→ Exercise requirements
In the material below, the lines from the one containing "X146500000Y-81294888D03*" through the one containing "X89000000Y-85460000D03*" are to be given again exactly, ends included, and no others.

→ Records for this exercise
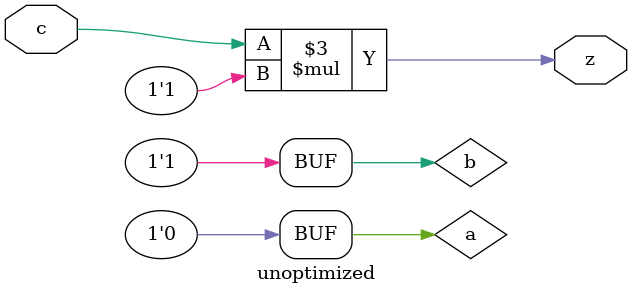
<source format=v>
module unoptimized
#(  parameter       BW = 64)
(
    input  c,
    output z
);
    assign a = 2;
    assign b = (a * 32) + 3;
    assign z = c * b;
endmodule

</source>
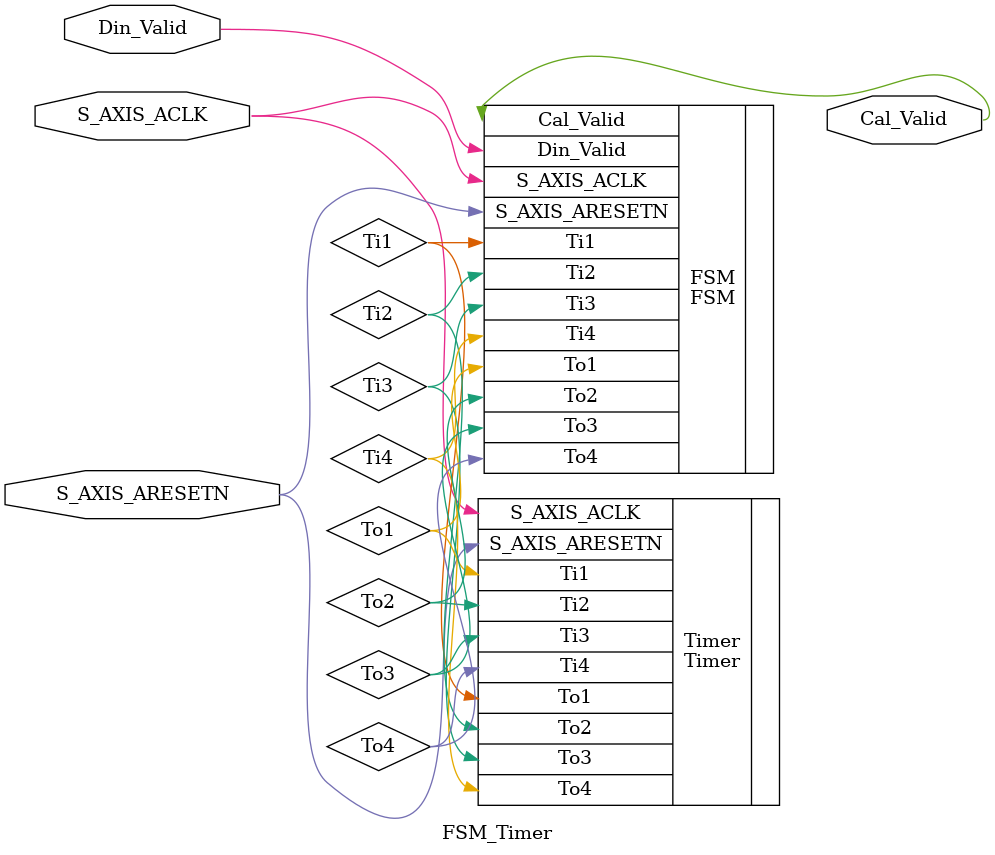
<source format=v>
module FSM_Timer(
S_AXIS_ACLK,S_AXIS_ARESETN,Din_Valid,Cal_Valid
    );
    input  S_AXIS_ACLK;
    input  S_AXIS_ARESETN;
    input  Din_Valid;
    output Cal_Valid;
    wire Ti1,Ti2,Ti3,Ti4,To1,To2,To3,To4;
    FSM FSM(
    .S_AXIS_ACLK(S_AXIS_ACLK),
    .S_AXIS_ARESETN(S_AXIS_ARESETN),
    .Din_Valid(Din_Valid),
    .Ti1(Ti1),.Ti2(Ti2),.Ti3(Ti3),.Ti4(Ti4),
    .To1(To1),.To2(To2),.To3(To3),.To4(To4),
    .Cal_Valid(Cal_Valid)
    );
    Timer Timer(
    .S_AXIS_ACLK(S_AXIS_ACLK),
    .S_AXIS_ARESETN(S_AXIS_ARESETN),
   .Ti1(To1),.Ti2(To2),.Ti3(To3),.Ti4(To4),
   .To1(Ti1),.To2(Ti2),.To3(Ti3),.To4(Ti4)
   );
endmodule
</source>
* * *
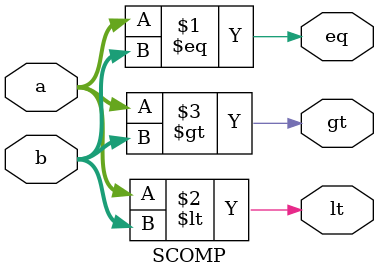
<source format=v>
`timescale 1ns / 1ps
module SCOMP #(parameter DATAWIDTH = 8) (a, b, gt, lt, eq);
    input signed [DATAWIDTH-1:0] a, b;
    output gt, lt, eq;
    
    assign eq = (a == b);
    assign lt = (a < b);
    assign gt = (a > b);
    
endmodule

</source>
==
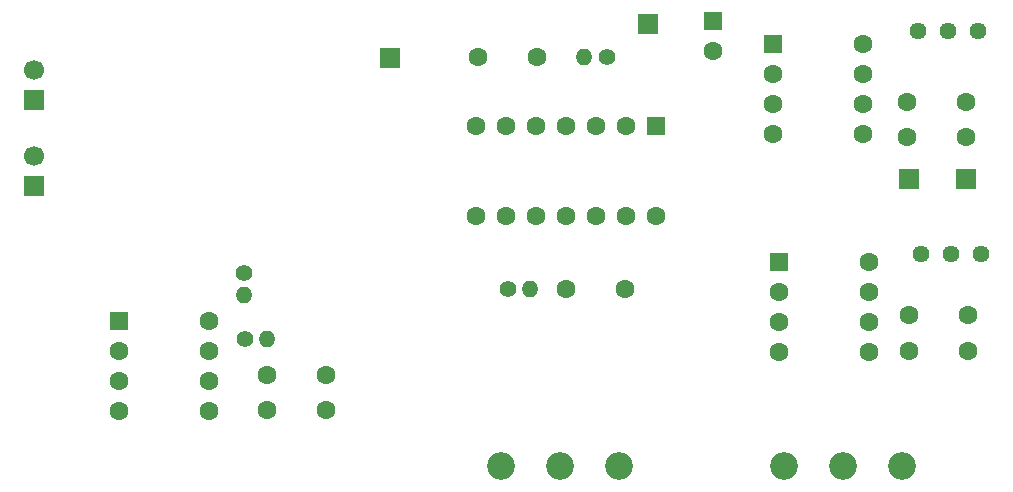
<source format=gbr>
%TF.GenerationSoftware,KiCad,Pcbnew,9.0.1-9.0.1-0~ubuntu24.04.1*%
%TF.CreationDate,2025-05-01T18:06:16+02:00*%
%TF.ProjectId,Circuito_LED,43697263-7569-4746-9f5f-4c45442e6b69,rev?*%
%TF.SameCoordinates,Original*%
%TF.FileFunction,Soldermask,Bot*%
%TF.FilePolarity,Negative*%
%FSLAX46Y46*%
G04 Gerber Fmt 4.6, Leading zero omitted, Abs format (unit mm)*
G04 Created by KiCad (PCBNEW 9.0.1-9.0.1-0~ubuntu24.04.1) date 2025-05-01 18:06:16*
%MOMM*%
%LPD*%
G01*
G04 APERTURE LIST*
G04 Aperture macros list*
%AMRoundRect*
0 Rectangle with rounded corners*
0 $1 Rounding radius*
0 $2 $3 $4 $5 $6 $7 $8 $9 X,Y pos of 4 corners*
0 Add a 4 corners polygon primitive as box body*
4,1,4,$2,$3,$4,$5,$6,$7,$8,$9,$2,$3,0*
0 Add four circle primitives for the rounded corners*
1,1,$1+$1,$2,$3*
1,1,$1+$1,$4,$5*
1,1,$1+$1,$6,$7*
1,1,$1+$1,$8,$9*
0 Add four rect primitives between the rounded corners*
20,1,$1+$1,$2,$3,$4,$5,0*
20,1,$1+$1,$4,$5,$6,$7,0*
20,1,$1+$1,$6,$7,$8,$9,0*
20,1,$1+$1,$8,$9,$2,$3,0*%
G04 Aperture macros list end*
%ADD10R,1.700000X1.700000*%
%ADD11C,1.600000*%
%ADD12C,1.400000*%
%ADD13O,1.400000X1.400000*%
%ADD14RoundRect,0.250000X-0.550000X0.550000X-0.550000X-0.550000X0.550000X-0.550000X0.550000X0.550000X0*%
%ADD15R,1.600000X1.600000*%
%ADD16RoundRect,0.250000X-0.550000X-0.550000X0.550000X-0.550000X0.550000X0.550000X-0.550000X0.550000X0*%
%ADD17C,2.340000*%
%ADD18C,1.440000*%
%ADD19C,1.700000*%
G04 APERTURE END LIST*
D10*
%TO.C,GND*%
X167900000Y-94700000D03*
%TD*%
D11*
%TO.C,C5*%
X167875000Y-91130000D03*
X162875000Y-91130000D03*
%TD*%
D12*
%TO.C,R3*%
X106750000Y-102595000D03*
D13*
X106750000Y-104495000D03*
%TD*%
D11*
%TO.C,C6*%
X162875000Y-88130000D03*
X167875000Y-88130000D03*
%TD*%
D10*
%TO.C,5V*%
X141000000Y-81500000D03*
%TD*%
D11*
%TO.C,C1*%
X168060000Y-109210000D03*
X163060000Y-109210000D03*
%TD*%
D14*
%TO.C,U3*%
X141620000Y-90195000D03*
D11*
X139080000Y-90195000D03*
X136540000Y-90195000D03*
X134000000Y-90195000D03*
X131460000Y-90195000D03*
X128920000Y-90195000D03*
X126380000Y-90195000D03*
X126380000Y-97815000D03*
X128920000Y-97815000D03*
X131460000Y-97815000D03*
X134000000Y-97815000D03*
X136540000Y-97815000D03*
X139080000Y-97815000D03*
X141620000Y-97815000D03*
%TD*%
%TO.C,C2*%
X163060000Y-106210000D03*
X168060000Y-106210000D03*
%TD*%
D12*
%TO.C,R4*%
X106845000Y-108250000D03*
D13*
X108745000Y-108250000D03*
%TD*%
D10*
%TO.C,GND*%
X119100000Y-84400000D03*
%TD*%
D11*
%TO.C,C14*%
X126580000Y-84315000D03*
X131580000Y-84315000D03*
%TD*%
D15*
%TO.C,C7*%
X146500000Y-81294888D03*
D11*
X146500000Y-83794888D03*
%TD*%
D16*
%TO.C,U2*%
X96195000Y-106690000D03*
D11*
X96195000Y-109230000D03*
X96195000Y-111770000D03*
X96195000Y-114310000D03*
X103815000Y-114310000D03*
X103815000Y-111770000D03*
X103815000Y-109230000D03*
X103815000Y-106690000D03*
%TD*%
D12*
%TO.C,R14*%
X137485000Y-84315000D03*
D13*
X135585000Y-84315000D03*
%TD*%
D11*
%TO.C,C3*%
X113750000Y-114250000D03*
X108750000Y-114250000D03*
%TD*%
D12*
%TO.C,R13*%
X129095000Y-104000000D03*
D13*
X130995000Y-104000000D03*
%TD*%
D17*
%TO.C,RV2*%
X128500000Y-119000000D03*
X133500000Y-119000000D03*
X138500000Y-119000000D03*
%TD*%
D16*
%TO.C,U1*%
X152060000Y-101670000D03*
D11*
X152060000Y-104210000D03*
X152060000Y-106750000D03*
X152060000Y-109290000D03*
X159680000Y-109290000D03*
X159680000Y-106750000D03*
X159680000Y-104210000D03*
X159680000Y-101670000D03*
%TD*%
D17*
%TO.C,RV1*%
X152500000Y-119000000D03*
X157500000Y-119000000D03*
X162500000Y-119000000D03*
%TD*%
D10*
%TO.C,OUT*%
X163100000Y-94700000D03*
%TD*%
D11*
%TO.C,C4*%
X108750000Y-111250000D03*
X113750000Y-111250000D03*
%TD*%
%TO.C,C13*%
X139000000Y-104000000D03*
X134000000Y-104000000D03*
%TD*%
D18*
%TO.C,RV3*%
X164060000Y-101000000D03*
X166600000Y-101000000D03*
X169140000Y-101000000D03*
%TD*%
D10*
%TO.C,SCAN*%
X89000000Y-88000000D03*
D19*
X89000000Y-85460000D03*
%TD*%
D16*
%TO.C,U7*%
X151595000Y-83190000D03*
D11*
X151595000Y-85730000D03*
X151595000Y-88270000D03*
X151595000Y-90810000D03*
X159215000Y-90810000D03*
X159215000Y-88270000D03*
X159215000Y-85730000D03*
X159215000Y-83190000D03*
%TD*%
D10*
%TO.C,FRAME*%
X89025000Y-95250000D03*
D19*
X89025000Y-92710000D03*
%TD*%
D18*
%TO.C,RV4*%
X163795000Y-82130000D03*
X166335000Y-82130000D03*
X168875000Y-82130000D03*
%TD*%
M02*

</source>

→ Written response
X146500000Y-81294888D03*
D11*
X146500000Y-83794888D03*
%TD*%
D16*
%TO.C,U2*%
X96195000Y-106690000D03*
D11*
X96195000Y-109230000D03*
X96195000Y-111770000D03*
X96195000Y-114310000D03*
X103815000Y-114310000D03*
X103815000Y-111770000D03*
X103815000Y-109230000D03*
X103815000Y-106690000D03*
%TD*%
D12*
%TO.C,R14*%
X137485000Y-84315000D03*
D13*
X135585000Y-84315000D03*
%TD*%
D11*
%TO.C,C3*%
X113750000Y-114250000D03*
X108750000Y-114250000D03*
%TD*%
D12*
%TO.C,R13*%
X129095000Y-104000000D03*
D13*
X130995000Y-104000000D03*
%TD*%
D17*
%TO.C,RV2*%
X128500000Y-119000000D03*
X133500000Y-119000000D03*
X138500000Y-119000000D03*
%TD*%
D16*
%TO.C,U1*%
X152060000Y-101670000D03*
D11*
X152060000Y-104210000D03*
X152060000Y-106750000D03*
X152060000Y-109290000D03*
X159680000Y-109290000D03*
X159680000Y-106750000D03*
X159680000Y-104210000D03*
X159680000Y-101670000D03*
%TD*%
D17*
%TO.C,RV1*%
X152500000Y-119000000D03*
X157500000Y-119000000D03*
X162500000Y-119000000D03*
%TD*%
D10*
%TO.C,OUT*%
X163100000Y-94700000D03*
%TD*%
D11*
%TO.C,C4*%
X108750000Y-111250000D03*
X113750000Y-111250000D03*
%TD*%
%TO.C,C13*%
X139000000Y-104000000D03*
X134000000Y-104000000D03*
%TD*%
D18*
%TO.C,RV3*%
X164060000Y-101000000D03*
X166600000Y-101000000D03*
X169140000Y-101000000D03*
%TD*%
D10*
%TO.C,SCAN*%
X89000000Y-88000000D03*
D19*
X89000000Y-85460000D03*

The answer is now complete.